Jakarta, AQLNews.id- Presiden Joko Widodo (Jokowi) menepis anggapan bahwa dia disebut memberi arahan agar Pemilihan Umum (Pemilu 2024) diterapkan dengan sistem proporsional tertutup. Dirinya menyinggung bahwa dia bukanlah seorang ketua umum partai politik. Hal tersebut disampaikan Jokowi usai menghadiri acara Hari Lahir (Harlah) ke-50 Partai Persatuan Pembangunan (PPP) di ICE BSD, Kabupaten Tangerang, Jumat (17/2/2023). “Ndak, ndak, ndak, ndak, ndak. Saya bukan ketua partai,” ujar Jokowi saat ditemui dilokasi.

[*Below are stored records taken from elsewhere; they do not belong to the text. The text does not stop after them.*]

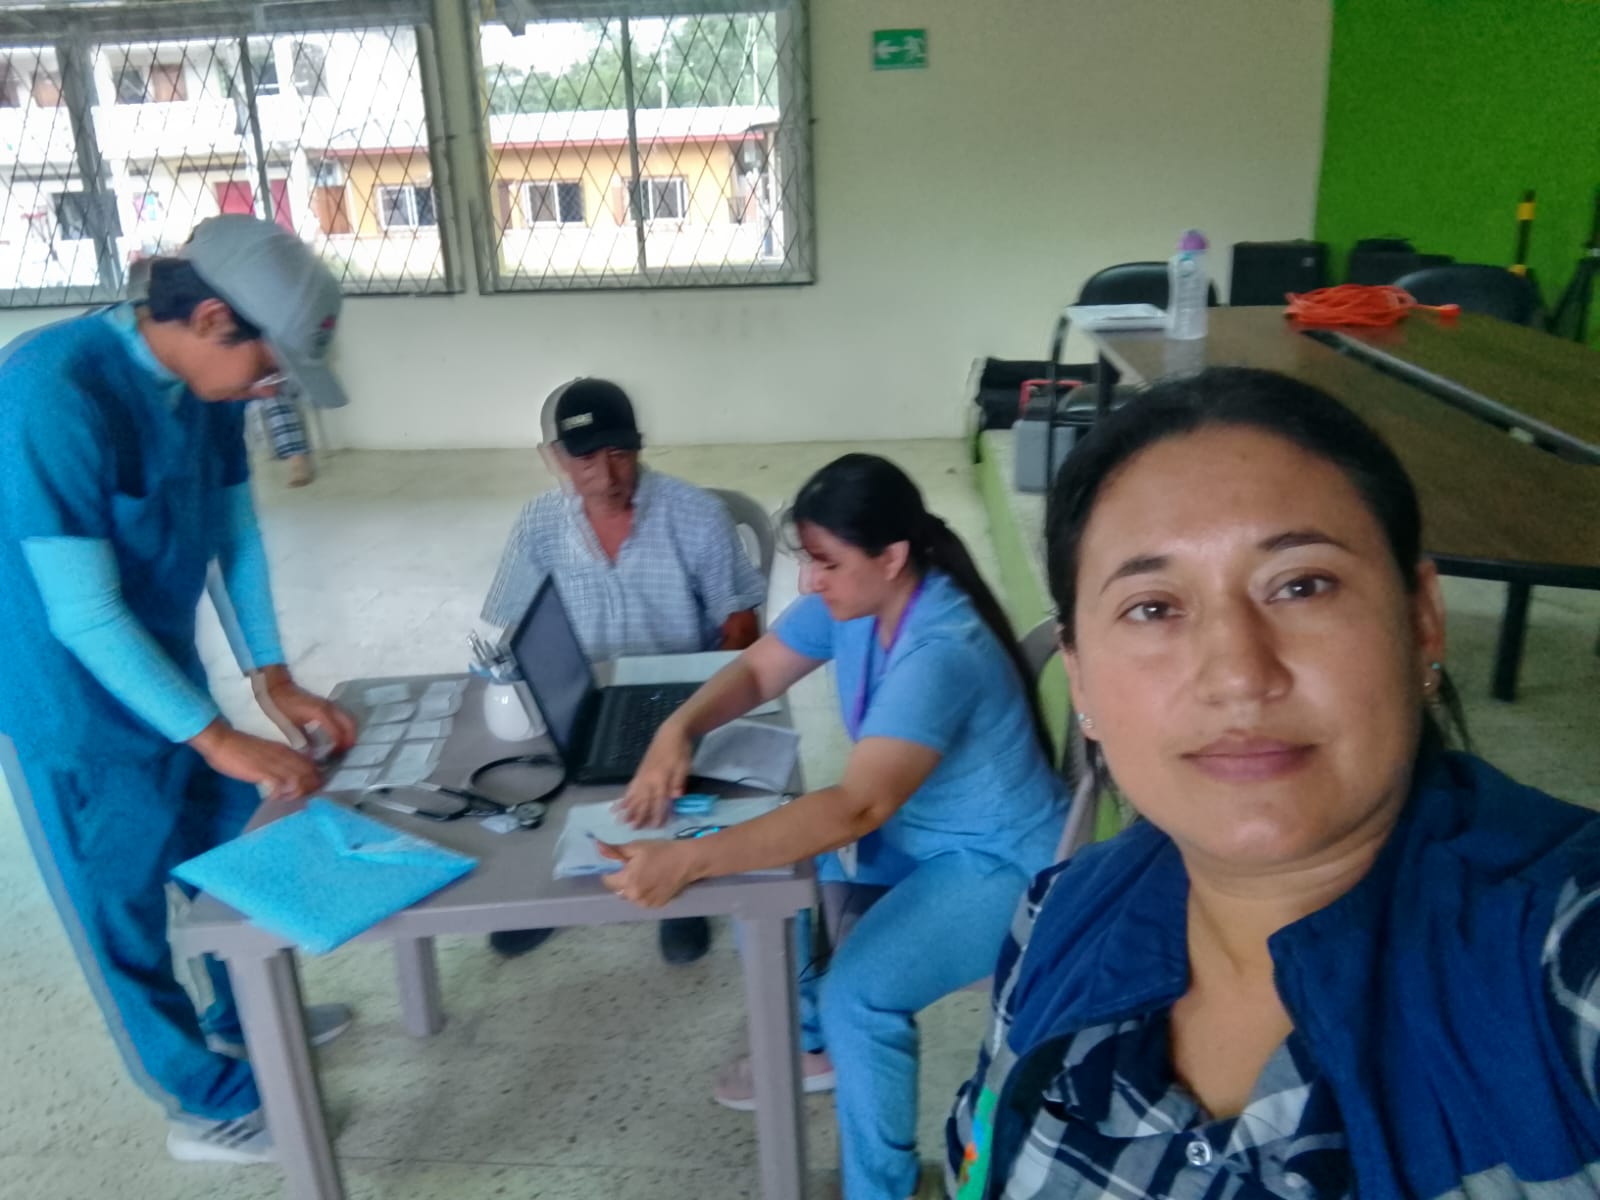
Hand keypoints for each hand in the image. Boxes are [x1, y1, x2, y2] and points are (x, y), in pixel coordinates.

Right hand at [190, 720, 322, 801]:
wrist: (222, 740)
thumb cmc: (240, 747)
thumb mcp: (267, 753)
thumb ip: (278, 762)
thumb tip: (287, 777)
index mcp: (286, 751)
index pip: (311, 765)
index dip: (315, 779)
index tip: (312, 790)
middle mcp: (284, 756)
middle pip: (310, 774)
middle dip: (311, 788)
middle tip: (303, 799)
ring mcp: (274, 763)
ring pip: (298, 780)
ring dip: (296, 793)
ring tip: (287, 800)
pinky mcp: (261, 771)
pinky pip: (279, 786)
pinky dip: (280, 795)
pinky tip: (274, 798)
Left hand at [256, 666, 356, 753]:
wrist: (279, 689)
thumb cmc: (283, 708)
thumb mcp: (290, 726)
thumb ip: (303, 741)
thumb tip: (312, 756)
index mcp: (320, 713)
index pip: (337, 732)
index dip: (339, 746)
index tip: (336, 756)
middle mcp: (329, 708)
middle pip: (350, 724)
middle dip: (351, 739)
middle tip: (344, 753)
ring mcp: (331, 705)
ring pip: (349, 720)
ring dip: (350, 733)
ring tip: (343, 747)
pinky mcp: (329, 705)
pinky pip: (344, 717)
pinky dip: (346, 728)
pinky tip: (339, 737)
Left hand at [598, 839, 701, 907]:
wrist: (687, 861)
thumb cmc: (661, 851)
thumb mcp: (637, 847)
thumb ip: (615, 851)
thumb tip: (597, 846)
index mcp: (628, 881)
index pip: (608, 881)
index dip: (611, 872)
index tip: (620, 865)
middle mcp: (635, 896)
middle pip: (619, 890)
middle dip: (623, 880)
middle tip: (635, 868)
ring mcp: (646, 903)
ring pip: (631, 896)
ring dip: (633, 888)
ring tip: (646, 875)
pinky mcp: (657, 906)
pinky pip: (643, 901)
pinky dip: (644, 893)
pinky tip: (654, 882)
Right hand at [618, 719, 693, 827]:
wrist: (670, 734)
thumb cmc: (680, 752)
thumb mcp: (684, 767)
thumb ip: (678, 783)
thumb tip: (675, 797)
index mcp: (661, 779)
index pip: (659, 801)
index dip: (657, 814)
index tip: (655, 827)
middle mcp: (648, 780)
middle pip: (642, 800)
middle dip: (638, 815)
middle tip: (632, 828)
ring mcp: (642, 776)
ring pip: (633, 795)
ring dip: (627, 808)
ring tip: (620, 820)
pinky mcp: (639, 773)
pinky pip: (630, 787)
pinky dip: (624, 797)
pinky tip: (619, 804)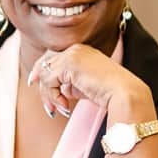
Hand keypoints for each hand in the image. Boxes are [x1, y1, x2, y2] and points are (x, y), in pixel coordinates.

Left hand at [28, 43, 154, 119]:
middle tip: (42, 100)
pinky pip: (49, 81)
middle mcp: (75, 48)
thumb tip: (57, 89)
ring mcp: (71, 54)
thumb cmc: (109, 92)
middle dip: (40, 81)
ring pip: (45, 73)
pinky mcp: (68, 64)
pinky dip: (53, 96)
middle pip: (46, 61)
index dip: (41, 69)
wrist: (124, 93)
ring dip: (48, 95)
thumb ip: (70, 83)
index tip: (34, 82)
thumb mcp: (84, 85)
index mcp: (81, 50)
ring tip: (59, 109)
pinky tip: (66, 106)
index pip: (53, 56)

Jokowi menjelaskan, baik sistem proporsional tertutup maupun terbuka, sama-sama memiliki kelemahan dan kelebihannya masing-masing. Dia membebaskan masing-masing partai politik untuk memilih pilihan mereka. “Pemerintah, perlu saya sampaikan, kalau dilihat terbuka itu ada kelebihan ada kelemahannya. Tertutup ada kelebihan ada kelemahannya. Silakan pilih. Itu urusan partai,” imbuhnya. Adapun wacana sistem pemilu proporsional terbuka menjadi tertutup terus dibicarakan hingga kini.
Sebanyak delapan partai politik (parpol) secara terbuka mengumumkan penolakan wacana tersebut diterapkan pada Pemilu 2024. Kedelapan parpol itu meliputi, Partai Golkar, Gerindra, Nasdem, Partai Kebangkitan Bangsa (PKB), Demokrat, Partai Keadilan Sejahtera (PKS), Partai Amanat Nasional (PAN) dan Partai Persatuan Pembangunan (PPP). Hanya satu partai yang sejauh ini mendukung sistem pemilu diubah menjadi proporsional tertutup, yaitu PDI-P.
Bergulirnya isu sistem proporsional tertutup agar diterapkan pada Pemilu 2024 bermula dari langkah enam orang yang mengajukan gugatan uji materi UU Nomor 7 Tahun 2017 tentang Pemilu ke Mahkamah Konstitusi (MK). Gugatan ini telah teregistrasi di MK dengan nomor perkara 114/PUU-XX/2022. Keenam penggugat, yakni Demas Brian Wicaksono (pemohon I), Yuwono Pintadi (pemohon II), Fahrurrozi (pemohon III), Ibnu Rachman Jaya (pemohon IV), Riyanto (pemohon V), dan Nono Marijono (pemohon VI). Para pemohon mengajukan gugatan atas Pasal 168 ayat (2) UU Nomor 7 Tahun 2017.
Dalam pasal itu diatur bahwa pemilihan anggota DPR, DPRD provinsi, dan DPRD kabupaten/kota dilaksanakan dengan sistem proporsional terbuka. Dari gugatan ini pula, para pemohon meminta MK mengganti sistem proporsional terbuka yang dianggap bertentangan dengan UUD 1945 dan telah menimbulkan masalah multidimensi seperti politik uang. Untuk itu, para pemohon menginginkan MK dapat mengganti sistem proporsional terbuka menjadi sistem proporsional tertutup.